● **Exercise set**:
1 – Reproduce the passage on the conference transformation word for word, starting with "Over the last" and going on through "this. Change. Everything?".
2 – In the passage on the conference transformation, roughly how many conversations does the writer say they took part in?
3 – Can you write what comes next in the passage on the conference transformation, picking up after its last sentence?

*** Document section ***

I watched while major conference venues paused, planned, and replanned. I watched as scheduled events were postponed, cancelled, and reformatted. Perhaps, I was watching history in-the-making.
Over the last 10 months, I was both a passive participant and an agitating activator in about 2,020 conversations encompasing the conference transformation:
- Does this. Change. Everything?
- Did we just experience a seismic shift in educational infrastructure?
- Will the virtual conference forever replace the face-to-face format?
- Will we ever go back to the way it used to be?
- When we reformat the medium, will that redefine the message and recalibrate the meaning?
- Wherein lies the value of the face-to-face conference?
- What’s irreplaceable about the face-to-face connection?
I miss being around people. If anything, these conversations have highlighted and spotlighted just how invaluable face-to-face learning experiences are to me.

*** End of Document section ***
*** Information shown ***

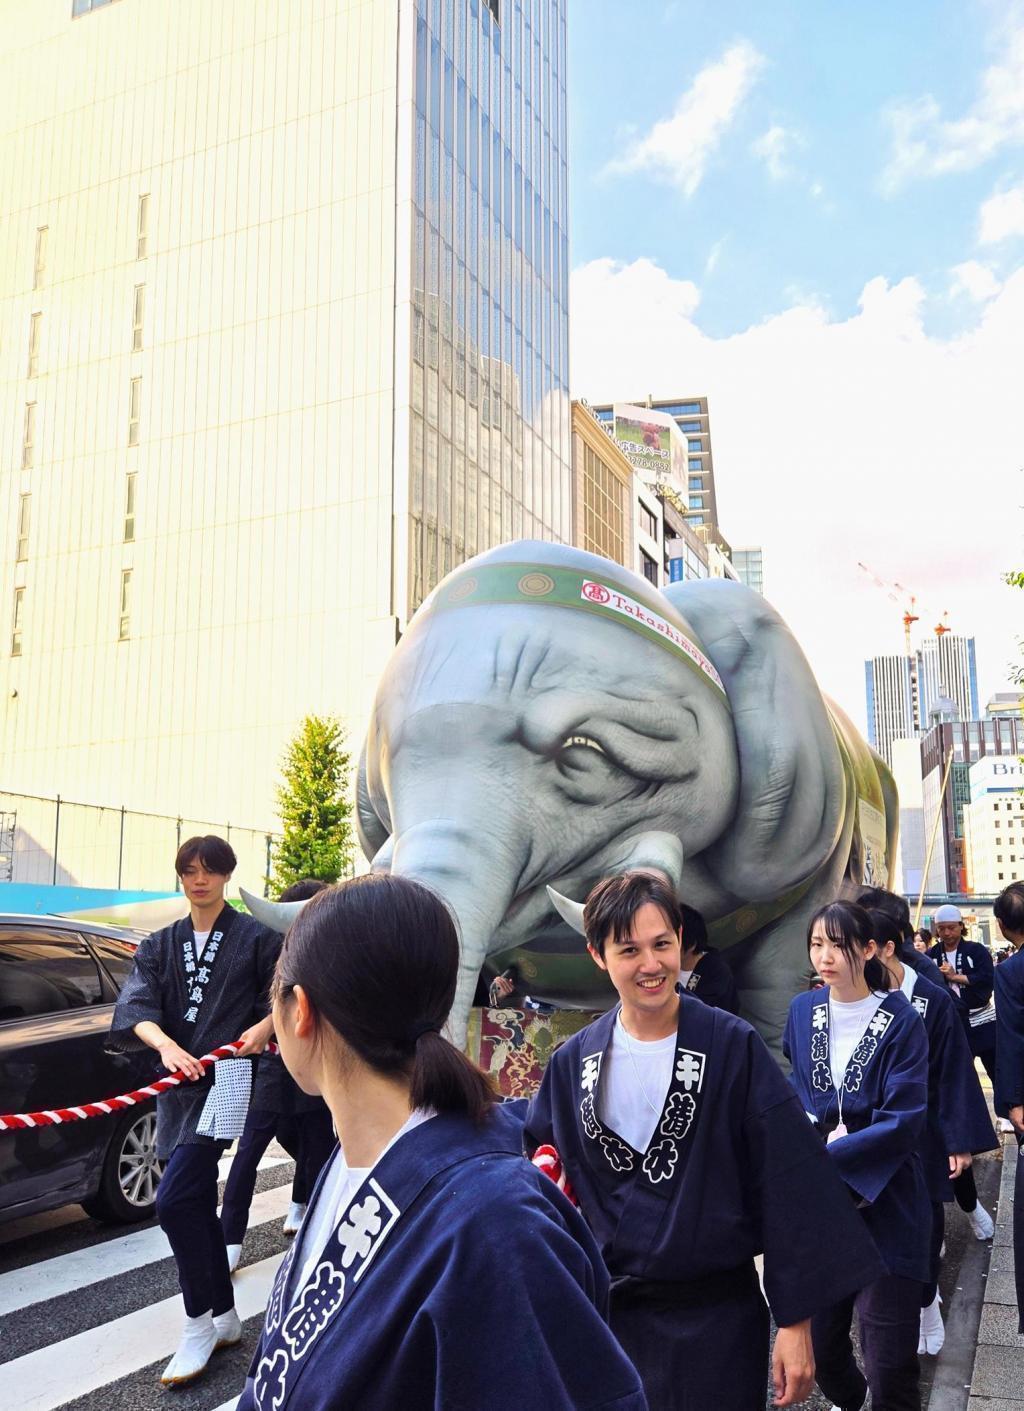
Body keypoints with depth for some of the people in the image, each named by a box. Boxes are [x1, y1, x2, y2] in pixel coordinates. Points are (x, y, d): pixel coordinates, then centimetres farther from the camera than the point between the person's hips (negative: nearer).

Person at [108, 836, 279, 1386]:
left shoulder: (256, 937, 0)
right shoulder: (160, 946, 11)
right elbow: (135, 1006, -4)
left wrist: (264, 1025, -20)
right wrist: (165, 1044, -23)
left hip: (227, 1074, -6)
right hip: (178, 1080, 6)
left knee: (175, 1200, -15)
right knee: (197, 1204, 12)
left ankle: (199, 1324, 1)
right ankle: (224, 1317, 28)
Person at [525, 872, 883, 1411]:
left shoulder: (733, 1047, -13)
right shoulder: (573, 1061, -3)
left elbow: (790, 1188, -11)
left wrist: (795, 1317, -11)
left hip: (717, 1313, -3)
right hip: (610, 1310, 3)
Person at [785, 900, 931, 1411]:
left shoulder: (900, 1020, -11)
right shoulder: (803, 1011, 2)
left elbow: (904, 1121, -15)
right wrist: (819, 1133, -7)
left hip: (884, 1202, -4)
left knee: (888, 1360, 0)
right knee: (818, 1337, 14)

*** End of Information shown ***

● **Activity answers**:
1 –
Over the last 10 months, I was both a passive participant and an agitating activator in about 2,020 conversations encompasing the conference transformation:
- Does this. Change. Everything?

2 – About 2,020 conversations.

3 –
I applaud major conference venues for doing everything they could to maintain, to adapt, and then to make the best of it, given all the circumstances, even if it meant transitioning to virtual, postponing, or cancelling, for now.
Perhaps, it’s that flexibility that rounds the edges of our scheduled, expected opportunities in life. It’s the unexpected ones that truly shape us, stretch us, grow us, and help us move forward. It’s the seemingly uncomfortable spaces in which unique opportunities present themselves. It’s being open to the possibility that anything can happen. And it’s where I get to share an Uber ride with Kerry Gallagher.